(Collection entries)
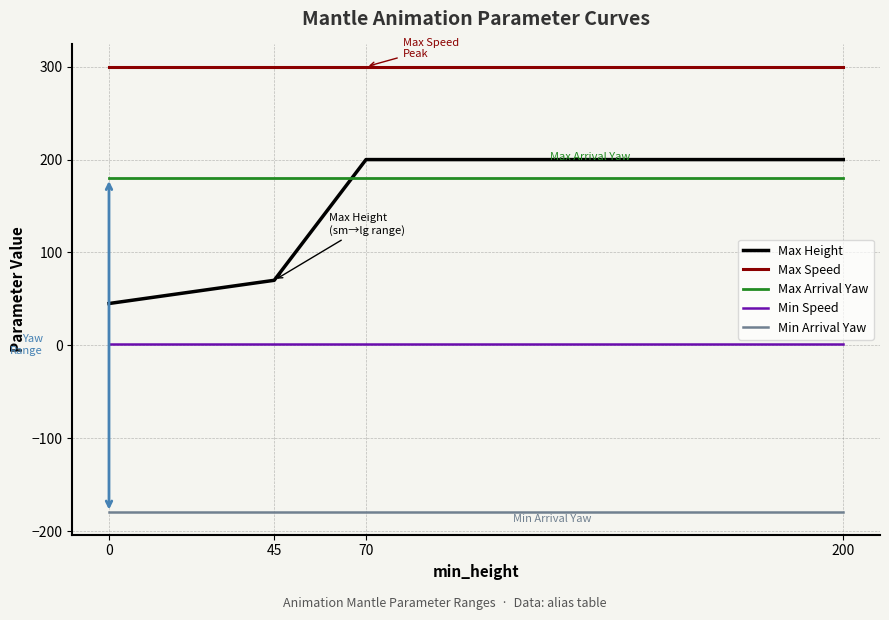

Which series changed the most between 45 and 200?

Max Height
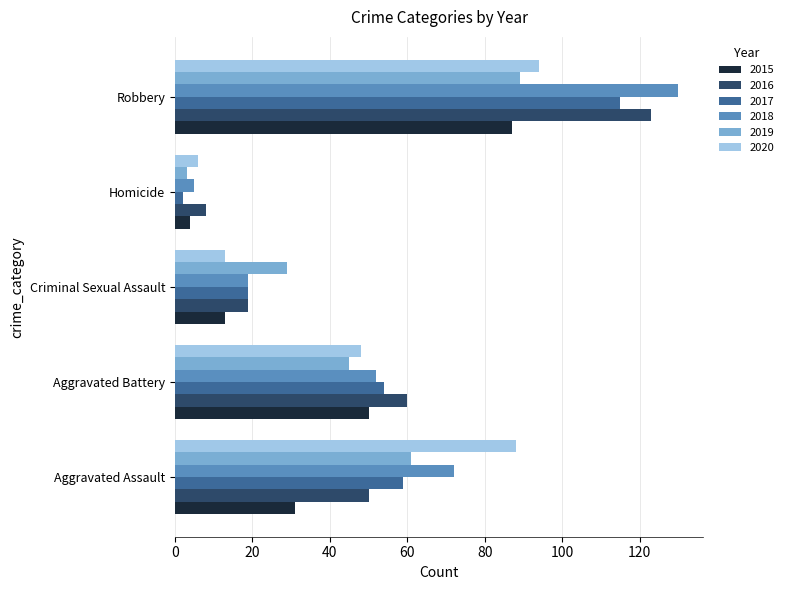

Is the value of 2017 at Homicide greater than the value of 2019 at Aggravated Assault?

No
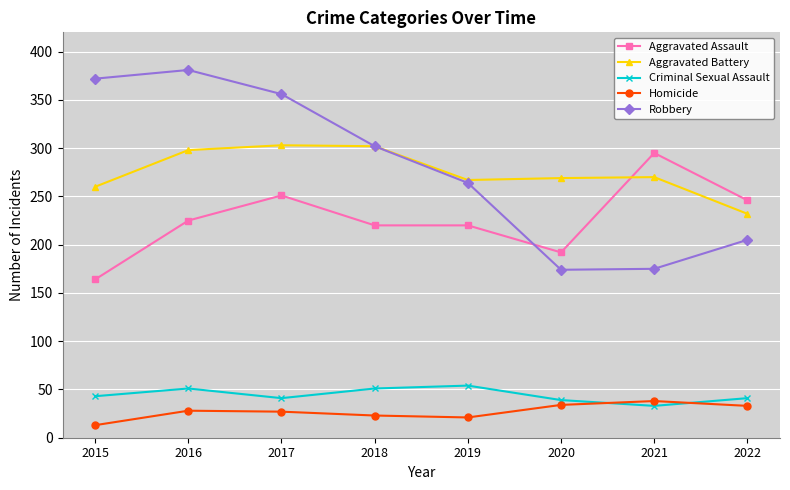

Which series has the widest spread of values?

Robbery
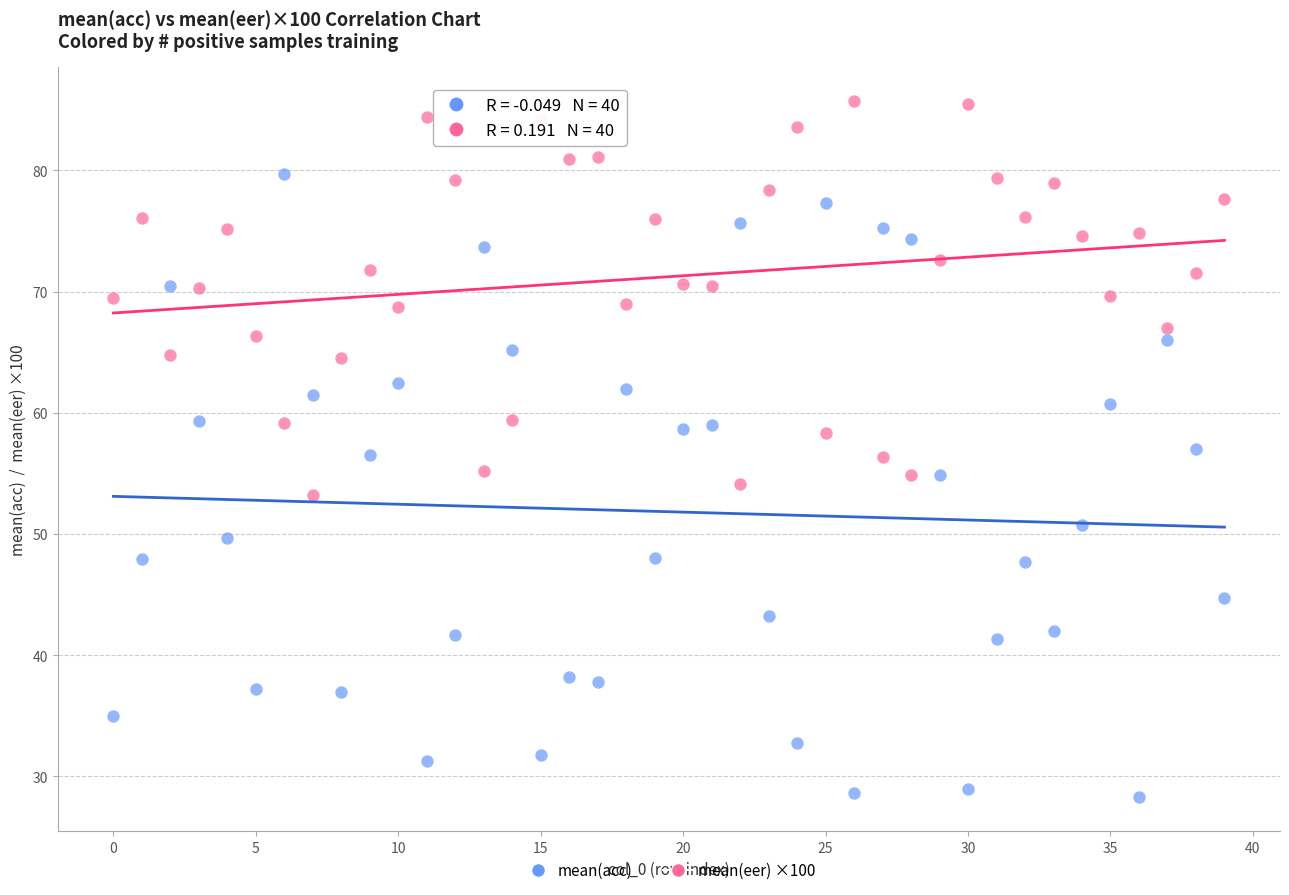

Which series has the largest Y range (max minus min)?

mean(acc)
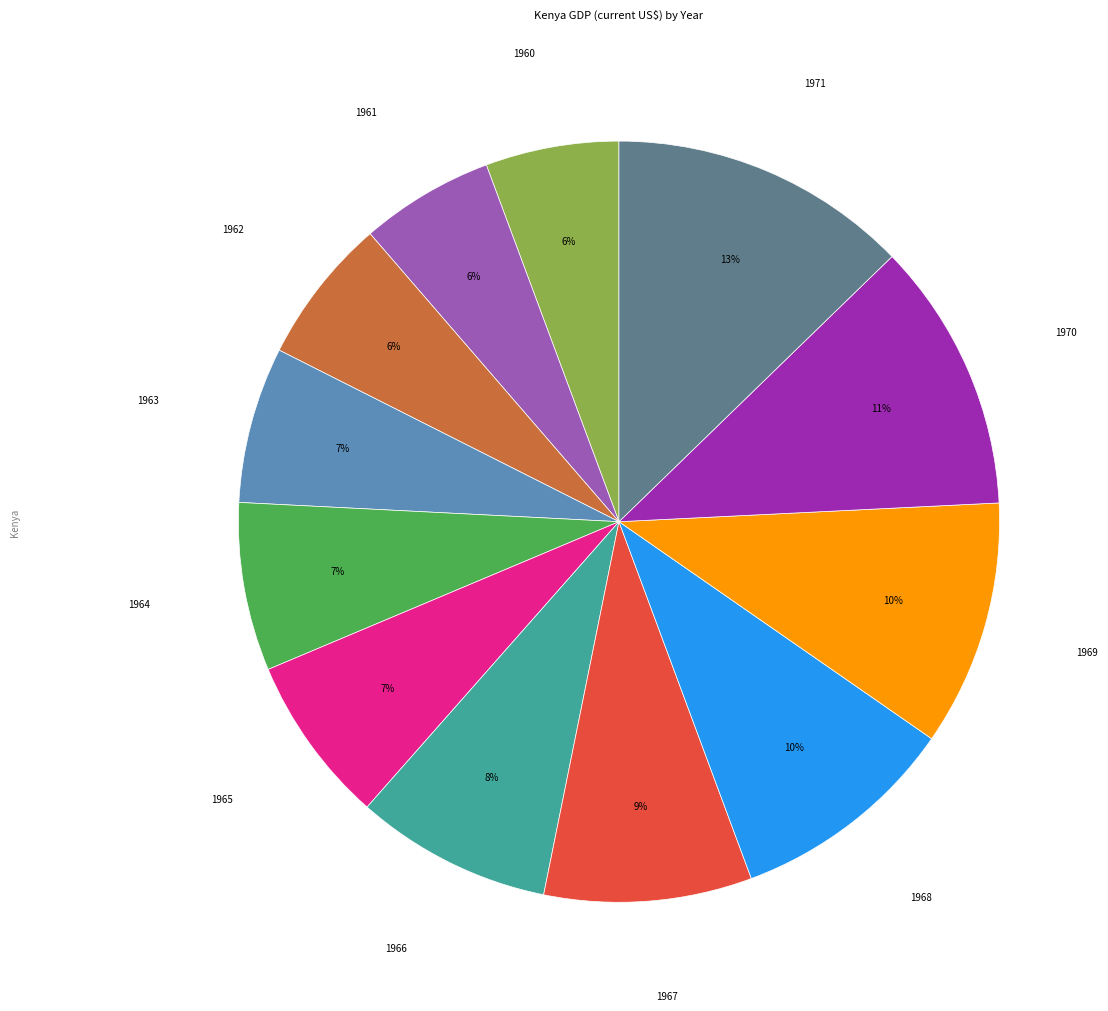

Is there any slice that represents more than half of the pie?

No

◆ **EXERCISE DIRECTIONS**
List each line of the material above that contains the word "than".

◆ **FINAL ANSWER**
Is the value of 2017 at Homicide greater than the value of 2019 at Aggravated Assault?
Is there any slice that represents more than half of the pie?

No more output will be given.